En cas de besoin, ces services (y compris les FAI américains tels que Verizon, AT&T et Sprint) sont dans l’obligation de fournir des informations personnelles : emails, logs de connexion, photos, vidéos, appels téléphoniques etc…
Un autre problème, qui concerne aussi la France : ce système toucherait l’ensemble des internautes, pas seulement les américains. Cette information a été relayée par l’eurodéputée socialiste Françoise Castex. Cette dernière, qui est aussi vice-présidente de la Commission des affaires juridiques du Parlement européen indique ainsi avoir saisi la Commission européenne sur ce dossier afin que celle-ci confirme ou non l’existence de telles pratiques.
Dans un communiqué, la responsable appelle Bruxelles à agir « afin de protéger la vie privée des européens en particulier sur le cloud face à la toute-puissance du Foreign Intelligence Surveillance Amendment Act (FISAA) ». Elle demande également si d’autres organismes situés sur le territoire communautaire disposent de dérogations similaires afin d’avoir accès à ce type de données.

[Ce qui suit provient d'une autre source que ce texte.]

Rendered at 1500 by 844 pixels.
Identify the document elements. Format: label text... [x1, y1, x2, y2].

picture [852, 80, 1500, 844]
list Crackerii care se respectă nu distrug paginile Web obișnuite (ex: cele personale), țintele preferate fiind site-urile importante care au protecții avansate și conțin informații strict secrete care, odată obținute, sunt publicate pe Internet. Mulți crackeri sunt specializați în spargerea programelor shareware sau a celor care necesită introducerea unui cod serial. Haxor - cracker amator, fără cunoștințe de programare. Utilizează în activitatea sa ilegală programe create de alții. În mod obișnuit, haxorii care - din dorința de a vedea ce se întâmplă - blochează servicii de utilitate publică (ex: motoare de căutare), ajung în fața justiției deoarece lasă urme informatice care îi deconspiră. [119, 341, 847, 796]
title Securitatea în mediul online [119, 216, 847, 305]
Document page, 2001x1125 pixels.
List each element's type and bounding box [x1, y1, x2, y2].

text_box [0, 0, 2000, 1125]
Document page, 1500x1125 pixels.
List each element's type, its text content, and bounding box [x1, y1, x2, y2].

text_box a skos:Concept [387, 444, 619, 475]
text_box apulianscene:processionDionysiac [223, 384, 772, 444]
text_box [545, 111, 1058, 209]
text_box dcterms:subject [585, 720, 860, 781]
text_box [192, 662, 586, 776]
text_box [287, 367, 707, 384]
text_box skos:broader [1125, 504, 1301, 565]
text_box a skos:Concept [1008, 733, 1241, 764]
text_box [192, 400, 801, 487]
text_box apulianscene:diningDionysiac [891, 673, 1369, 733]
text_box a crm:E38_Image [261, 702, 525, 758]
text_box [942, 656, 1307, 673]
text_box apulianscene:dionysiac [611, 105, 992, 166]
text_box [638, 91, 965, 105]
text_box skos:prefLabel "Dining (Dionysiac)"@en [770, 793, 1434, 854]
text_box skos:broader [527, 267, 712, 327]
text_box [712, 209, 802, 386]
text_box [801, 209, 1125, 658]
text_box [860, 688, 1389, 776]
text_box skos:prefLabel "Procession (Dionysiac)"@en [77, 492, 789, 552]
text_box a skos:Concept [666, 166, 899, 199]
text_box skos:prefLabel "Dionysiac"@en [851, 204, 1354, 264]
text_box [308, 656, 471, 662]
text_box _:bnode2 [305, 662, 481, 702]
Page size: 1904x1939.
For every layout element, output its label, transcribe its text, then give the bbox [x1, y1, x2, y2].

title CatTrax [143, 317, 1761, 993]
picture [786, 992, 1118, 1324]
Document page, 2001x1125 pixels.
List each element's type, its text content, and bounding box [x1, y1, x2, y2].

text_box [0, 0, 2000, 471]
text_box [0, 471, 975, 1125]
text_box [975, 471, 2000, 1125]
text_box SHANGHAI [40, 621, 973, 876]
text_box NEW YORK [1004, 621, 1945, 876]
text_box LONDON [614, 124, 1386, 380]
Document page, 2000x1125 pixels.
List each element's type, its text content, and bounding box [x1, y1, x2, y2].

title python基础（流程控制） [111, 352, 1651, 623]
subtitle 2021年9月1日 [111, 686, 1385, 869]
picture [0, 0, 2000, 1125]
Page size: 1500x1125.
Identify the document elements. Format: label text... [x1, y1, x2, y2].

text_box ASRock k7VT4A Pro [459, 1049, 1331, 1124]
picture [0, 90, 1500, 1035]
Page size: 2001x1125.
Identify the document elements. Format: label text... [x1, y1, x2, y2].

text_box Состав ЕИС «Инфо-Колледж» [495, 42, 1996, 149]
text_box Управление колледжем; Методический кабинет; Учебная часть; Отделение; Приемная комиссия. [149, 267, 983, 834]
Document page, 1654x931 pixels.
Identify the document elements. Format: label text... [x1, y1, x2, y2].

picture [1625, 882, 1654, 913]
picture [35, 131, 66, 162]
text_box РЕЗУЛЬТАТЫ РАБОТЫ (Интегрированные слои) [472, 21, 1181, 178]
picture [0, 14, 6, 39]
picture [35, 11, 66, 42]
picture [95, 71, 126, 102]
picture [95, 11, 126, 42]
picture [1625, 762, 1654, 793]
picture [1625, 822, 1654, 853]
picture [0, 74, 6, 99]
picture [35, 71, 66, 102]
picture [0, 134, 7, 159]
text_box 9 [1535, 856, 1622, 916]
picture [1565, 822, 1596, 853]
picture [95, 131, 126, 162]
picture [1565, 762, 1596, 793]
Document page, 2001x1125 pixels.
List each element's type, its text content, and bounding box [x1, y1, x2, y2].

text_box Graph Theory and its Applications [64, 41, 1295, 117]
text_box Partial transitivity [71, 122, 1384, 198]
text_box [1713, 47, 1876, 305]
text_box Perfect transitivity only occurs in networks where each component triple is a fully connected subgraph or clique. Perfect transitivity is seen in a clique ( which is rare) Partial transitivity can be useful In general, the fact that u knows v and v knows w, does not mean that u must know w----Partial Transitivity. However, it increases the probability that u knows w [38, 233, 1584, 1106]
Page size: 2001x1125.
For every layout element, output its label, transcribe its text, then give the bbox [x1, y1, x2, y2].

Cette question survient alors que le projet de règlement européen portant sur les données personnelles a été repoussé. Ce dernier proposait pourtant de renforcer la protection de ce type d’information. Certains pays, comme la France ont certes demandé à ce que le consentement explicite de l’utilisateur soit toujours demandé. Pourtant, certains opposants, comme la Grande-Bretagne ont souhaité que le texte prenne mieux en compte les besoins des professionnels du secteur. De nouvelles négociations devraient donc avoir lieu.